Mit Blick auf die AfD steht für BJR-Präsident Seitz fest: "Das Ergebnis einer Partei, die in Teilen gesichert rechtsextrem ist und mit ihrem Parteiprogramm Jugendlichen kaum Angebote macht, zeigt einen klaren Handlungsauftrag: Politische Bildung und Jugendarbeit müssen gestärkt werden." Gleichzeitig zeigten die hohen Werte für die Linke aber auch, dass "die Jugend nicht generell nach rechts rückt".
Dass die Grünen sowohl bayernweit als auch bundesweit hinter der Union, AfD, Linken und SPD liegen, hat für Generationenforscher Maas eine simple Ursache: Das Thema Nachhaltigkeit sei nicht mehr so präsent wie vor vier Jahren. Und die Grünen hätten in der Ampelregierung nicht das geliefert, was sie vor der Wahl 2021 versprochen hätten. "Diese Vorwärtsrolle, die die Grünen hätten übernehmen können, für Klima und Nachhaltigkeit, der wurden sie aus Sicht der linken Wählerinnen und Wähler nicht gerecht", so der Augsburger Generationenforscher.

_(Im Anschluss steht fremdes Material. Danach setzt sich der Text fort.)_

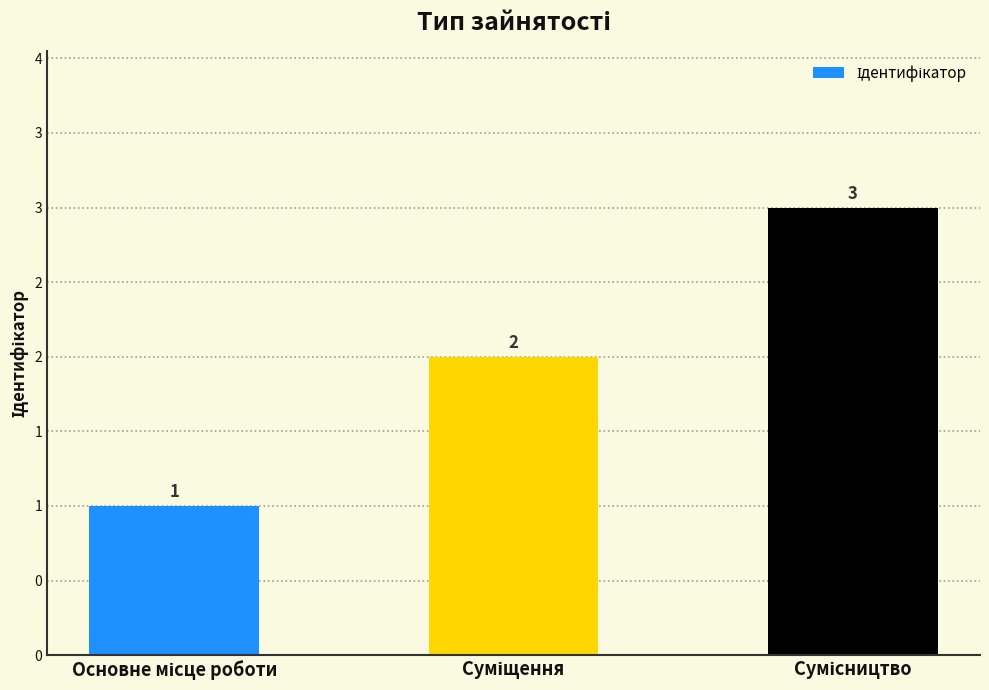

Does the chart contain any negative values?

No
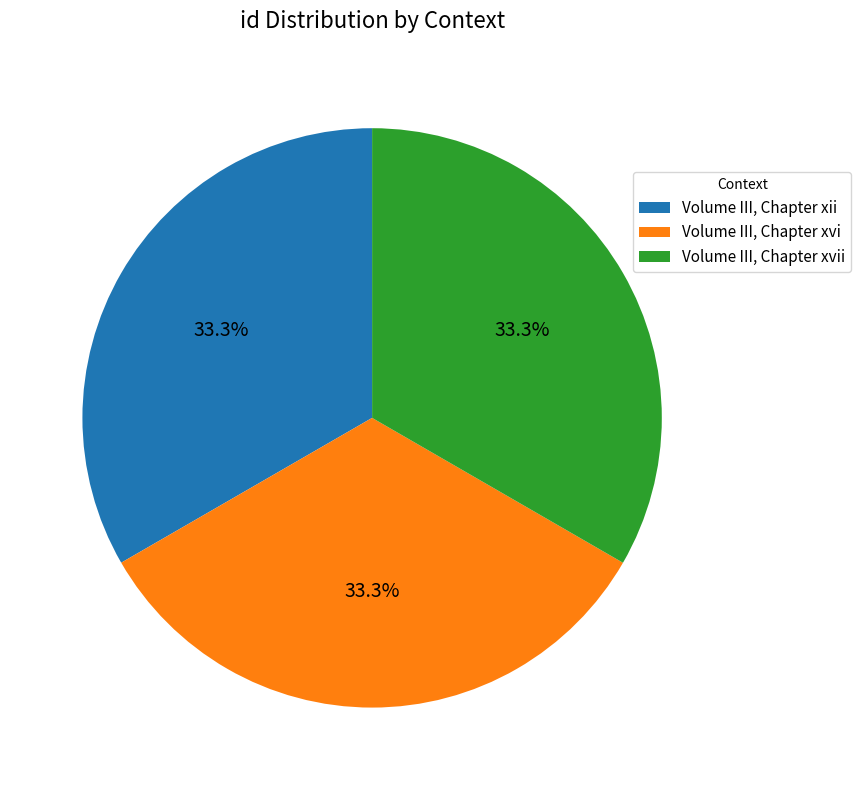

What portion of the pie excludes Volume III, Chapter xvii?

66.7%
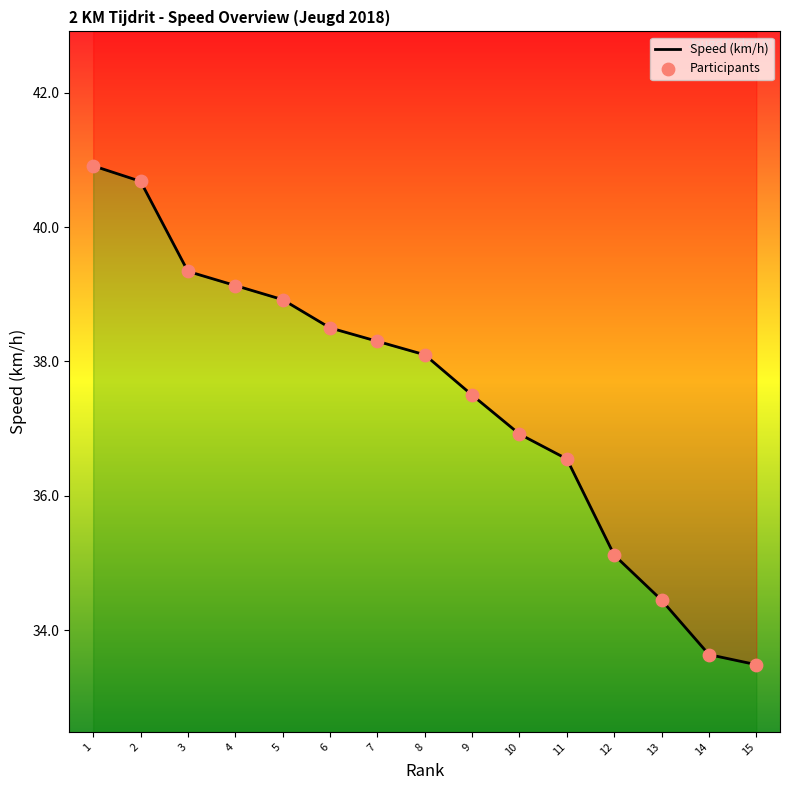

What is the total value across all series at 11?

73.1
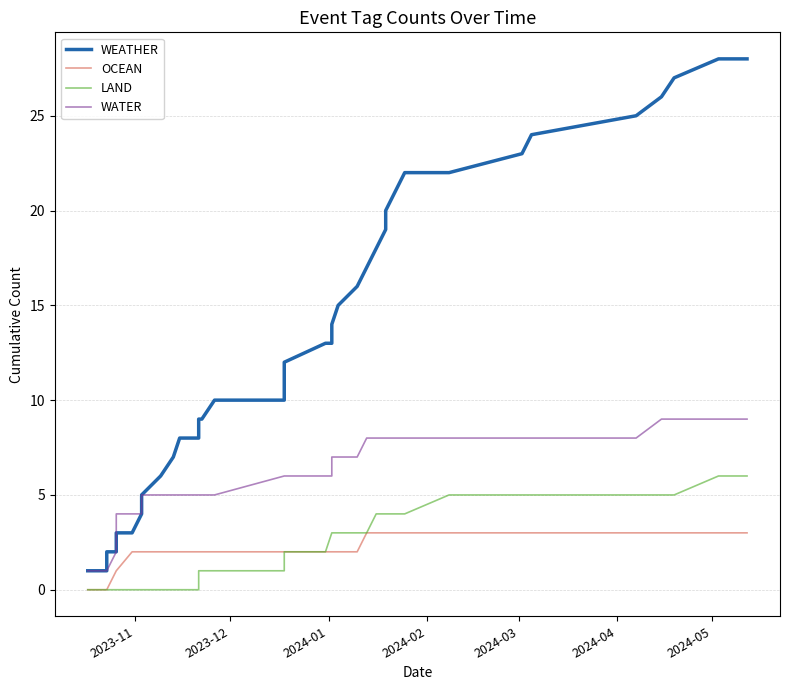

True or false: LAND and WATER intersect in this chart.

False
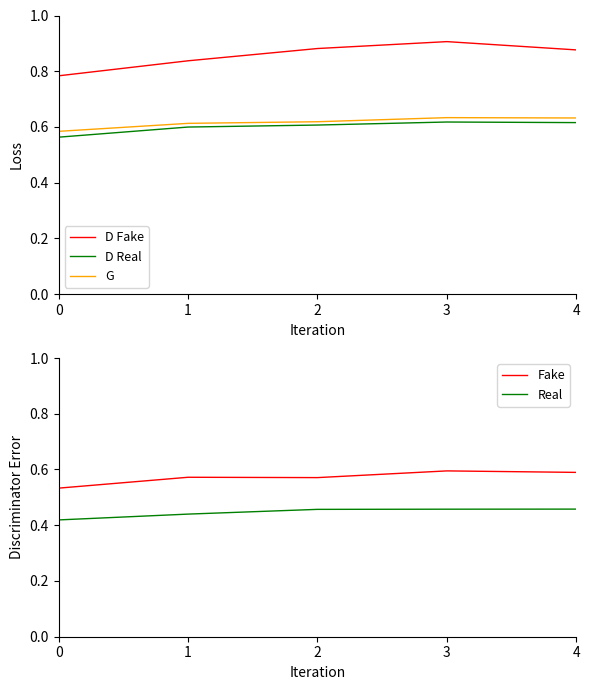

How many D Real values are between 0 and 1?

5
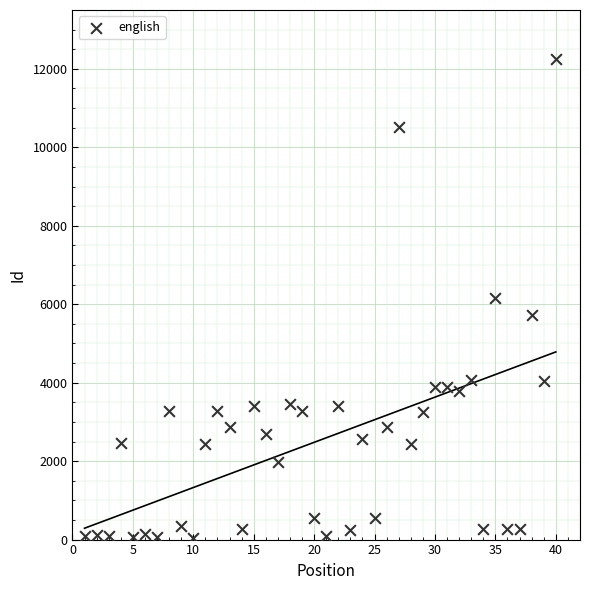

What is the range of Y values (max minus min)?

12221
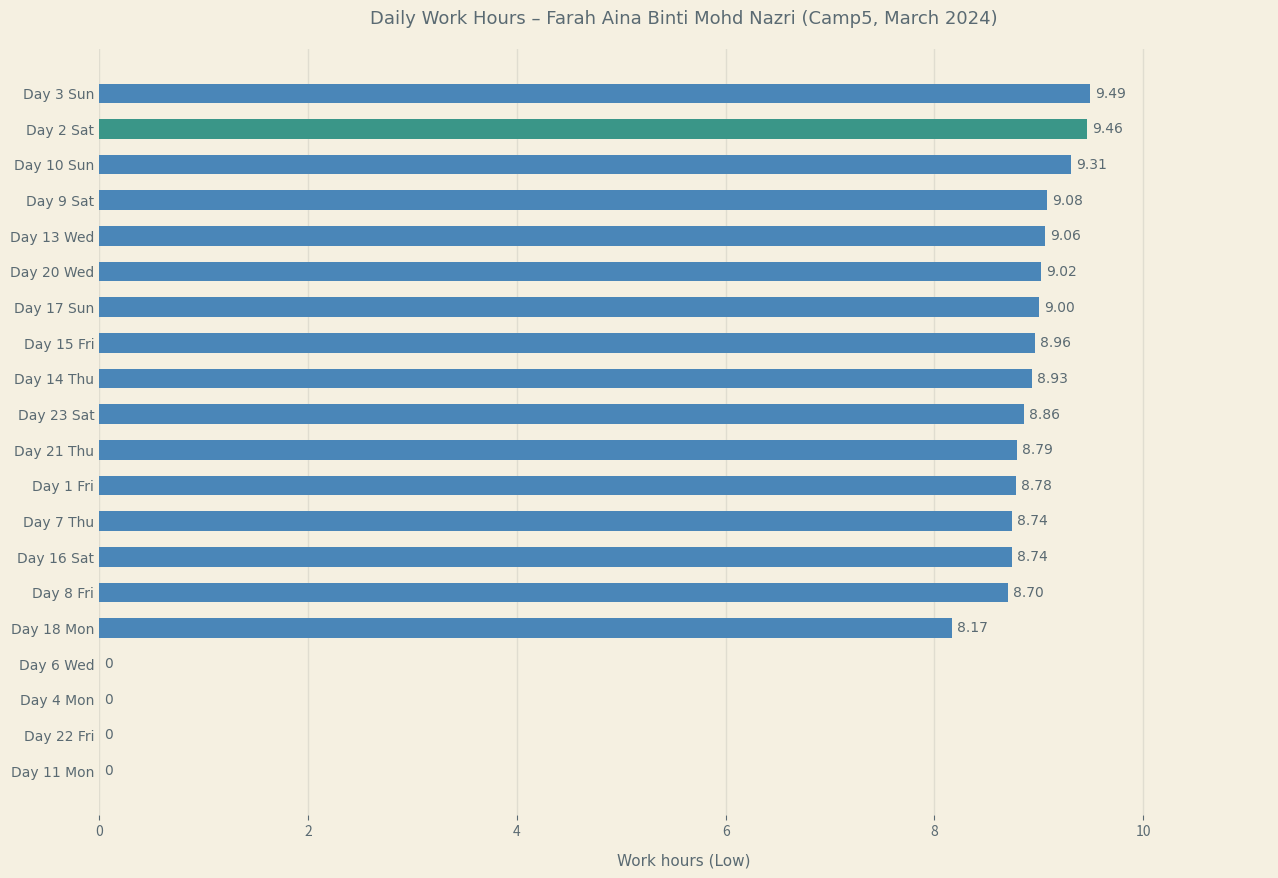

Between Day 2 Sat and Day 1 Fri, which is larger?

Day 2 Sat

BJR fordert Absenkung des Wahlalters
Mit der Wahlbeteiligung in Bayern ist BJR-Präsident Seitz zufrieden. Dass im Freistaat 52.000 junge Menschen bei der U18-Wahl mitgemacht haben, bezeichnet er als "beeindruckende Resonanz". Das Ergebnis ist zwar nicht repräsentativ, es sei aber "ein starkes Signal an die Politik". Die U18-Wahl mache deutlich, dass "junge Menschen mitreden und mitbestimmen wollen und sich für Politik interessieren".
Die Jugendlichen konnten in Jugendzentren, Schulen, aber auch in Einkaufszentren oder Fußgängerzonen ihre Stimme abgeben. Der BJR fordert bereits seit Jahren, das aktive Wahlalter auf 14 Jahre abzusenken. Grüne, SPD und FDP hatten in ihrem Koalitionsvertrag eine Absenkung des Wahlalters auf 16 Jahre verlangt. Gerade diejenigen, die laut aktuellem U18-Wahlergebnis davon profitieren könnten, sind dagegen: AfD und Union halten eine Absenkung des Wahlalters für falsch.